- _Exercise text_:

Last August Toyota stood before a crested wave of accelerator and floor-mat related recalls, the matter brought to a head by the death of an off-duty California Highway Patrol officer and three members of his family in a dealer-loaned Lexus ES 350. The crash was caused by incorrectly fitted all-weather floor mats, according to investigating police.

Toyota had known about the problem for years, having even issued a similar for floor mats trapping gas pedals recall in 2007. The recall for newer models affected by similar problems--and the then-undiscovered (and possibly still mythical) sticky accelerator pedals--would have to wait until Mark Saylor, his wife Chleofe, his daughter Mahala, and his brother-in-law Chris Lastrella died in a runaway dealer-loaned Lexus ES 350.

Within a month of the accident, Toyota had issued a "voluntary safety advisory" for improperly-fitted floor mats, followed by the infamous "zip-tie fix." Just over two months from the crash, Toyota initiated its full 3.8-million vehicle recall to fix the floor mat issue (the recall would later grow to include 5.4 million vehicles). Brake override systems were installed in new vehicles to counter unintended acceleration. The refrain: the floor mats are to blame for the unintended acceleration. No mention of sticky pedals as yet. In fact, the recall for 2.3 million vehicles affected by the sticking accelerator pedals would wait almost another three months, coming in late January 2010. You've read the rest of the recall story.

We're now over a year out from the accident, and three years from the previous unintended acceleration recall. Mark Saylor's family has received a settlement from Toyota in the lawsuit over their loved ones' deaths, amounting to $10 million. Toyota today issued a response to disclosure of the settlement amount, carefully neglecting to mention the dollar figure--which it fought to keep confidential--directly.

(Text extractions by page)
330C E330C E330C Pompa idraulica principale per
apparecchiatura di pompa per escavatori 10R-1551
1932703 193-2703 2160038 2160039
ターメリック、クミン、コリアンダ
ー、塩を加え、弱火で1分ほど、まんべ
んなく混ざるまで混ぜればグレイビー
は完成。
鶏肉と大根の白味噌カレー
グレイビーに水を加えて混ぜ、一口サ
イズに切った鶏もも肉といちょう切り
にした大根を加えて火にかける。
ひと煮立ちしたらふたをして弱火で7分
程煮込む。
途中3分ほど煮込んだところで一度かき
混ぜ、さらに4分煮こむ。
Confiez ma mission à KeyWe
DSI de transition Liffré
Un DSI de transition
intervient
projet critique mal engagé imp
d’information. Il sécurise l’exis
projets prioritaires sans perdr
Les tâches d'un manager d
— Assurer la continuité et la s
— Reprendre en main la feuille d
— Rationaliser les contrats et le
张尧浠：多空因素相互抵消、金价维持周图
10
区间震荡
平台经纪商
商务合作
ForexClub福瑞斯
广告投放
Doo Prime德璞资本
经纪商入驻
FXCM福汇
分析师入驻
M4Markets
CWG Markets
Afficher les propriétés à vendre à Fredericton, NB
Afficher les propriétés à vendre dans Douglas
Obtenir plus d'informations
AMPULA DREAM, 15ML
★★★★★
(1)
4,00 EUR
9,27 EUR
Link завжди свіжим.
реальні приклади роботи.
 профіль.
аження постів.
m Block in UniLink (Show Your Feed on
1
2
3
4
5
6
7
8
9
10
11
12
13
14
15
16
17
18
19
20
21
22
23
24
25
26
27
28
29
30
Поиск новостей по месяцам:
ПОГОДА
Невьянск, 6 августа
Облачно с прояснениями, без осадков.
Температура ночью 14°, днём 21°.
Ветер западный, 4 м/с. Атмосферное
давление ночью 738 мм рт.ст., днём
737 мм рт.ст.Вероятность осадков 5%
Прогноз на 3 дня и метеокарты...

- _Your task_: Reproduce the passage of the Toyota recall article between "Toyota had known" and "runaway dealer-loaned Lexus ES 350.", inclusive.

- _Exercise response_:
Toyota had known about the problem for years, having even issued a similar for floor mats trapping gas pedals recall in 2007. The recall for newer models affected by similar problems--and the then-undiscovered (and possibly still mythical) sticky accelerator pedals--would have to wait until Mark Saylor, his wife Chleofe, his daughter Mahala, and his brother-in-law Chris Lastrella died in a runaway dealer-loaned Lexus ES 350.